Condo owners can deduct property taxes and interest just as individual homeowners do. Generally, condos cost less for the same space, because a bunch of units cost less to build and the land cost is shared by more owners. Taxes tend to be lower for a condo than for a similar space in an individual house. Whether units actually cost less depends on location as well as supply and demand, as for other segments of the housing market.

A condo often will offer benefits not available in a single-family house. For example, a high-rise condo may look over other buildings to a lake, ocean shore or mountains. A low-rise condo might occupy a choice waterfront site that no single family could afford.

Shared amenities such as swimming pool, social hall and tennis courts add value to basic living space that would not be a part of a single-family home. Thus, the cost of a condo could be equal to or exceed an individual house on its own lot. But the package is different. Comparing prices only, without noting the elements, becomes an "apples and oranges" comparison.

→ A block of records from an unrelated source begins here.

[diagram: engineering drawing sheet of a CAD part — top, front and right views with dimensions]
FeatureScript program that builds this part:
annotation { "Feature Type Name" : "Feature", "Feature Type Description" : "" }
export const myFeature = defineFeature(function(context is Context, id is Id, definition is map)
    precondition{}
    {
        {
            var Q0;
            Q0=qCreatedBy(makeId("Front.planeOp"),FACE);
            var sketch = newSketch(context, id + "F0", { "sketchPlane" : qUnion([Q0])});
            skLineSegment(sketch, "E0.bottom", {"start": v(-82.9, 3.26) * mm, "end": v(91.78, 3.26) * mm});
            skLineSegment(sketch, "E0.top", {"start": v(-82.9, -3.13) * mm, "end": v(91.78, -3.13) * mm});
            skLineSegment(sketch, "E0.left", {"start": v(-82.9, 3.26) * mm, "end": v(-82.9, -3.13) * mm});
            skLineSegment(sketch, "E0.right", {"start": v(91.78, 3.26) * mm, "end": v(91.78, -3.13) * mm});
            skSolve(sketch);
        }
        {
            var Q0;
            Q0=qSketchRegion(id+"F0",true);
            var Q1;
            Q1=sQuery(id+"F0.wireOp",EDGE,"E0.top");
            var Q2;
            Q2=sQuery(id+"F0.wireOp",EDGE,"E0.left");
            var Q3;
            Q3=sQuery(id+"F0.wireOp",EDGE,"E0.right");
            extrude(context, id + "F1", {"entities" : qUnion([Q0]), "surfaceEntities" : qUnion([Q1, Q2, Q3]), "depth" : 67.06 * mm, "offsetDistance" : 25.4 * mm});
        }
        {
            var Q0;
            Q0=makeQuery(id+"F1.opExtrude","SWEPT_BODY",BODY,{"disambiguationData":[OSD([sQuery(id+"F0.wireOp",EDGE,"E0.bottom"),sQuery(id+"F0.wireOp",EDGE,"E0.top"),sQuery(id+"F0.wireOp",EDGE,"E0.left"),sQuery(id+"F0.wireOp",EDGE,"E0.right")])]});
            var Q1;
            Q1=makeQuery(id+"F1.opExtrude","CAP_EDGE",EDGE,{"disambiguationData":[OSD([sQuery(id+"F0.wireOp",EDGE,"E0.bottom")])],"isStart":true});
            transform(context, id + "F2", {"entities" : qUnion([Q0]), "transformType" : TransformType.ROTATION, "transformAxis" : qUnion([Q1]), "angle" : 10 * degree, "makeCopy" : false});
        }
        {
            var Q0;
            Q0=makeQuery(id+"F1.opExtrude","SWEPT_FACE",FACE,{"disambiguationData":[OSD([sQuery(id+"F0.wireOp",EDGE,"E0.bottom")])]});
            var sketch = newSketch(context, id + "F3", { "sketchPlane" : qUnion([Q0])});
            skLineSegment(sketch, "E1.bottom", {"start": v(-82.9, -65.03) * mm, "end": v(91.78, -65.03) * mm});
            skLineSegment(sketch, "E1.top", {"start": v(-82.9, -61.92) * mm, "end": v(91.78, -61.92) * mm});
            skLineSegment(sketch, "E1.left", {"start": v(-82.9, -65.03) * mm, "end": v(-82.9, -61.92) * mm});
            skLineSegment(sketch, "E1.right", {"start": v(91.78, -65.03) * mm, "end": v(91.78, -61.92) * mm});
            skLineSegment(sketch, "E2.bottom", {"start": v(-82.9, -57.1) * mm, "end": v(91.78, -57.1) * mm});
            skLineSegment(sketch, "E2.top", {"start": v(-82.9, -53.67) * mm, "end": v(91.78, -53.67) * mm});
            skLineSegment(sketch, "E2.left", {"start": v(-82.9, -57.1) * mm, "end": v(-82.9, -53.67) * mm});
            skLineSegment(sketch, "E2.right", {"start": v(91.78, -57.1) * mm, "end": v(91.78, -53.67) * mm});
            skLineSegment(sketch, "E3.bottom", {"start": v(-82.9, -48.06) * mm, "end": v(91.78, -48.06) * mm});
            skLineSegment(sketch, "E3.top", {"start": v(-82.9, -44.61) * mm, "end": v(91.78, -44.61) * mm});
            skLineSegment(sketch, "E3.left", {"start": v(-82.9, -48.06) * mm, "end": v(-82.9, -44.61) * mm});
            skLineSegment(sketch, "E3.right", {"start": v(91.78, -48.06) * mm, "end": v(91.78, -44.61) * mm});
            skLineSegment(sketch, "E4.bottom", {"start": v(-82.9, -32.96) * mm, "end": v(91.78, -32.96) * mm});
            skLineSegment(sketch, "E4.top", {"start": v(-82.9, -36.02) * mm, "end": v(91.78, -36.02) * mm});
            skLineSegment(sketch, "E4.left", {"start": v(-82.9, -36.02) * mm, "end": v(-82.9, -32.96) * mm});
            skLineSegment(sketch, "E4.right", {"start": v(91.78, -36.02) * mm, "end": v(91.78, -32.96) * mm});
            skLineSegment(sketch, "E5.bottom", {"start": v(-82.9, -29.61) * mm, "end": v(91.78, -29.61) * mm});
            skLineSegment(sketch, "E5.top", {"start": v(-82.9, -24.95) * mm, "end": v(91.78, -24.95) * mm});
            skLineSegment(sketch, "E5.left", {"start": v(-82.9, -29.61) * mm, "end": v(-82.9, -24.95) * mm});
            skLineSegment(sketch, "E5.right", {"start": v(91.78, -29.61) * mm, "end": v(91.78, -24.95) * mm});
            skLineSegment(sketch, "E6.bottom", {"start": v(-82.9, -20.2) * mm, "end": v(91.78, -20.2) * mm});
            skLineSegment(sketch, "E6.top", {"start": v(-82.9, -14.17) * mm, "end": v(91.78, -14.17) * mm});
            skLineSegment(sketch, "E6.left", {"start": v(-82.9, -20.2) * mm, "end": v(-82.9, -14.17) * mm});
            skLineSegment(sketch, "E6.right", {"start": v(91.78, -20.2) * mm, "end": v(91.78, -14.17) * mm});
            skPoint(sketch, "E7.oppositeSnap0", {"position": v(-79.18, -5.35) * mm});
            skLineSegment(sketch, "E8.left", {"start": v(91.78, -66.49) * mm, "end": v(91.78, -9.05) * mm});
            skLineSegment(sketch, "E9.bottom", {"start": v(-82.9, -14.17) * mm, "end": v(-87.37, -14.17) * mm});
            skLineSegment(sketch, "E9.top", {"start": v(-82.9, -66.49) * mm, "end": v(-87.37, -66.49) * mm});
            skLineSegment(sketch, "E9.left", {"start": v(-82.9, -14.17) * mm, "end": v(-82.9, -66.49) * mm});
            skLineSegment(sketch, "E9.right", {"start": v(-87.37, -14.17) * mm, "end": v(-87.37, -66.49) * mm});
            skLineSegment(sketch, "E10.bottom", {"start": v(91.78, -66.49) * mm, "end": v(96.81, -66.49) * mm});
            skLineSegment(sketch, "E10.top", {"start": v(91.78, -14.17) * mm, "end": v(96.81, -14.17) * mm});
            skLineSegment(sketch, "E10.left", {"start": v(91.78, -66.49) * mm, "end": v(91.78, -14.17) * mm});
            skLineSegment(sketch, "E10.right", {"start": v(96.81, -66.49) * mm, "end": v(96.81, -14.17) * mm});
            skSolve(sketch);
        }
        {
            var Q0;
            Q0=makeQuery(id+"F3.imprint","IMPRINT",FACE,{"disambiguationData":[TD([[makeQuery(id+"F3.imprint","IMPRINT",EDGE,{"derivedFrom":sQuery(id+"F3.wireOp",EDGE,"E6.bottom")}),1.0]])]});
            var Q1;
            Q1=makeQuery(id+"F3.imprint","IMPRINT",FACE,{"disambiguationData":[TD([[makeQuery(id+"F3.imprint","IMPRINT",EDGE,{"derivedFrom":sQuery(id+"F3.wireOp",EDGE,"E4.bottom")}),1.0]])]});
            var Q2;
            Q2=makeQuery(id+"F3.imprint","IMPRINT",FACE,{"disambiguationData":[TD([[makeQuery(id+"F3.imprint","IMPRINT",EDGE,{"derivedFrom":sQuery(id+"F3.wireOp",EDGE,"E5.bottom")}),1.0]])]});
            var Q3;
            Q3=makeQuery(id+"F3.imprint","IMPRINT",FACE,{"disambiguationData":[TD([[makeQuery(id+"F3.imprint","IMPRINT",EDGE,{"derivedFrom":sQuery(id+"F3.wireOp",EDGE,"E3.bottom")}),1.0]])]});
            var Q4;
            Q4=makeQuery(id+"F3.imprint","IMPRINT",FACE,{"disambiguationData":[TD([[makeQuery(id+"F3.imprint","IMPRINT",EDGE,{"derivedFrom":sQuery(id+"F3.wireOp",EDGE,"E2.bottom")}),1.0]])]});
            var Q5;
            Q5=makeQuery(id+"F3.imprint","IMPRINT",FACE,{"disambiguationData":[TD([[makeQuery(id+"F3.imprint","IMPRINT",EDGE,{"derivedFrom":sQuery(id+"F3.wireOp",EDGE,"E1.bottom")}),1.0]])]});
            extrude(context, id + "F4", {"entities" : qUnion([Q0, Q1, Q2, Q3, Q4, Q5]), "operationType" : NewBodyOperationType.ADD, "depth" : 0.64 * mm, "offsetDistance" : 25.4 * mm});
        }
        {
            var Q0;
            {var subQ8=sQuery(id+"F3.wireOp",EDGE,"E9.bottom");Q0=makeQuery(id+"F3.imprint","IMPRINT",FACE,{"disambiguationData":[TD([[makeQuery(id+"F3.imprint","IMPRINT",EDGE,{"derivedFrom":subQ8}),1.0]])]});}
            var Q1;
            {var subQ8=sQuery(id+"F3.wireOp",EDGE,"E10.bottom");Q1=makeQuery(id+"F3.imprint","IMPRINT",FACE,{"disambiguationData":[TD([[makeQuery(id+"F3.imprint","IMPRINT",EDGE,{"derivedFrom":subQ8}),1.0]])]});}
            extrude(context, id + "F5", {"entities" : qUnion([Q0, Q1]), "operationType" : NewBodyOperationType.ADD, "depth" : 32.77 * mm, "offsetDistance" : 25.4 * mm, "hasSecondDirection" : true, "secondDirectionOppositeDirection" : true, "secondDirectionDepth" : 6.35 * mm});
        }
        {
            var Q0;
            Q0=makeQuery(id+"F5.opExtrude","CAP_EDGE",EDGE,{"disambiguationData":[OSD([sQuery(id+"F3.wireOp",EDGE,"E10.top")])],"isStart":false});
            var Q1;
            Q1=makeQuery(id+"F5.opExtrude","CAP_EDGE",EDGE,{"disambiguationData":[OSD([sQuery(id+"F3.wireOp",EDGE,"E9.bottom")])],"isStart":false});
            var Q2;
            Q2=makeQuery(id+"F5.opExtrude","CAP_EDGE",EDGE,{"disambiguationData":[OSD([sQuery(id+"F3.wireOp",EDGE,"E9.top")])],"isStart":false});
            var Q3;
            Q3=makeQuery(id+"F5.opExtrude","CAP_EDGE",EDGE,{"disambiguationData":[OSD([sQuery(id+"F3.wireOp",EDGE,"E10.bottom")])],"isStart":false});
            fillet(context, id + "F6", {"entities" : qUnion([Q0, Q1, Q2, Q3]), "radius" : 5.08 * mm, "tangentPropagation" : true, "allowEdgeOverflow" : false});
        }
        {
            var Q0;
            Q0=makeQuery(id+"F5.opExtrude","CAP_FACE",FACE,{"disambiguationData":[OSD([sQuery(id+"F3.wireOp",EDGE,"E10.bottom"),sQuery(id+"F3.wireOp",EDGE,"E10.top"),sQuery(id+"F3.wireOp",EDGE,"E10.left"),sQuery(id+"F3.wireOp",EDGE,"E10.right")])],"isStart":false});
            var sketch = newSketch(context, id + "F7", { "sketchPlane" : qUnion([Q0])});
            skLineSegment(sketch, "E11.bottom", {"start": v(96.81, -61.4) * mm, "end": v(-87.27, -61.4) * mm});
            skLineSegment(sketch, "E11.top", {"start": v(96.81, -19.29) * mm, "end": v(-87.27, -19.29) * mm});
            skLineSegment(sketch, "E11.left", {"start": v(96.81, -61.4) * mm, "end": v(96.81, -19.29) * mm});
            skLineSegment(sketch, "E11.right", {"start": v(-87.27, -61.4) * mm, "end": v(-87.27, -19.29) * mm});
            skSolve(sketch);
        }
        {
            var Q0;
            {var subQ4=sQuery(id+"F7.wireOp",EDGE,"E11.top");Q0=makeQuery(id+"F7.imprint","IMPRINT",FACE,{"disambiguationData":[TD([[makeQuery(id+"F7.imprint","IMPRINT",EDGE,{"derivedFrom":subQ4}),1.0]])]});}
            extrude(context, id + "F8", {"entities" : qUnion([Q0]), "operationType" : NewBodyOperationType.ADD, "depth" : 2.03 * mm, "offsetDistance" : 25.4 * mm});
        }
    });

Numerous disadvantages also may accrue to condominium dwellers. Some people object to high-density housing, shared parking spaces and common halls. Sometimes nolise between walls or floors may be distracting or objectionable,

Another potential hazard for condo woners is the association for managing the common areas -- those parts of the condominium complex that are owned by everyone. Common areas include the front walk and entrance, elevators (if any), lawn and grounds, swimming pool, roof and others.

Maintaining the structure is another shared cost administered by the owners association. When an owners association is run by and for the benefit of all the owners, the costs are likely to be fair and reasonable.

But if the association is controlled by the developer or builder with a profit built in, costs could be higher. This is a point worth investigating.

For an older person or couple, a condominium offers these potential benefits:

Owned living space can be less expensive, as noted earlier, if one selects a unit without expensive amenities. It can be a hedge against inflation.

Maintenance problems with the outside, roof and grounds are avoided, as these are shared responsibilities managed by the owners association. For retirees uninterested or unable to maintain their own houses, this facet of housing can be important.

Condo complexes frequently provide for security control. This service can be particularly important when a resident may be traveling or away for days or weeks at a time.